Without any desire to touch upon the prerogatives of the Crown, I wish to ask the noble Lord (Viscount Palmerston) the First Lord of the Treasury, whether it is intended to recommend the issue of the existing decorations of the Bath without reference to the projected order of merit contemporaneously with the eminent services which deserved them, especially at a time when gallant officers—some, indeed, already formally recommended for distinction were in hourly exposure to loss of life, and therefore, in the case of death, whether it would not be proper to date back the Gazette which rewards the survivors, in order to include the names of the fallen as a national acknowledgment of the merit of those who died nobly for their country and a sacred heirloom of their families.

VISCOUNT PALMERSTON

said, the Order of the Bath would be conferred, without reference to the order of merit, by an entirely separate arrangement.
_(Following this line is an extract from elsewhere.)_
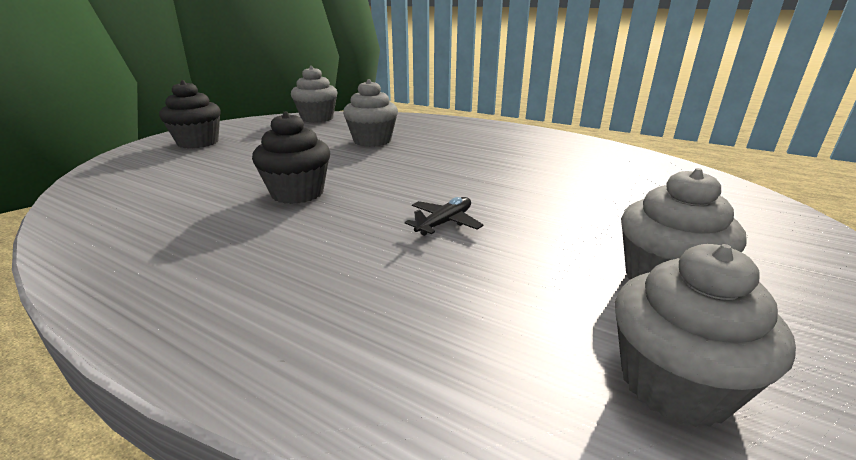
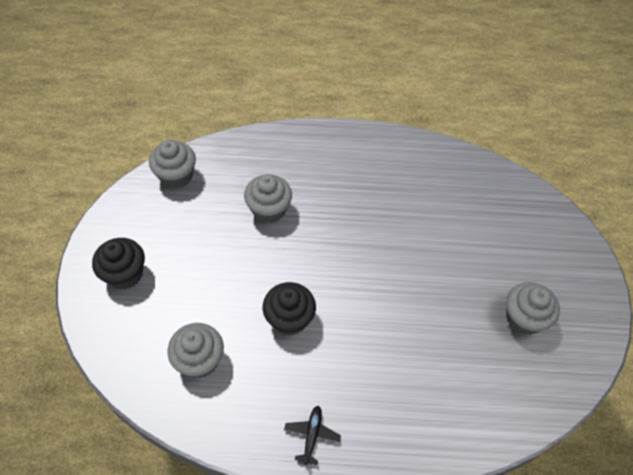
camera: 30 degrees left, 30 degrees up
black plane [405,197,483,236] -> black plane moved to [284,406,341,465]
grey cupcake [615,244,796,427] -> grey cupcake moved to [168,323,224,378]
With regard to the latter part of the question, the hon. and gallant Gentleman must be aware that the insignia of the Order of the Bath were restored to the Crown at the death of the person to whom they had been granted, and, therefore, that they could not continue to be heirlooms in the families of individuals who had earned those distinctions. The names of those who had been recommended for the Order of the Bath, but who had been prevented by death from having that honour conferred upon them, would be published, with notices of their having been so recommended, and of the cause which had prevented them from receiving the honour. That record would, he trusted, be a memorial, honourable to themselves and gratifying to their families and friends.